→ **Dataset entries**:
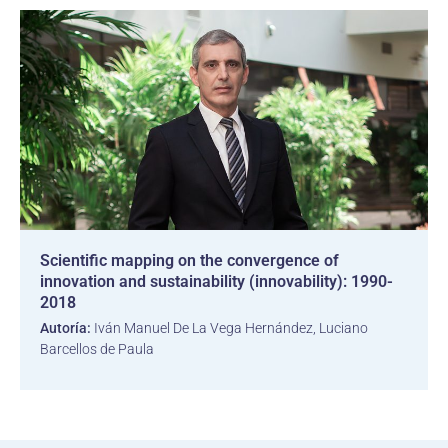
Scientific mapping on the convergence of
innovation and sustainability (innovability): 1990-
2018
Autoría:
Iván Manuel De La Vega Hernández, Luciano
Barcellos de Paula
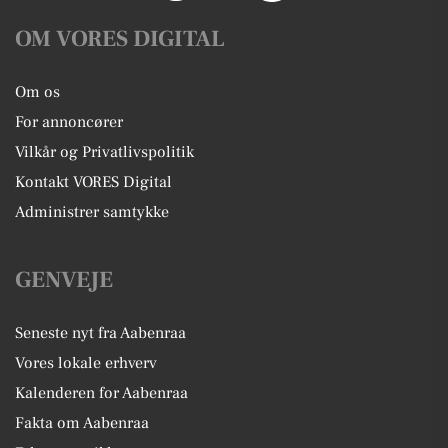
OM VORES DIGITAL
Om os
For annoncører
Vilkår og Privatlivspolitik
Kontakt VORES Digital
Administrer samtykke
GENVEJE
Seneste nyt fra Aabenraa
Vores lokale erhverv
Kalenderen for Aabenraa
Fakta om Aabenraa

→ **Activity**:
Show all lines in the entries above where the word "Aabenraa" appears.

→ **Reply to the task**:
Seneste nyt fra Aabenraa
Kalenderen for Aabenraa
Fakta om Aabenraa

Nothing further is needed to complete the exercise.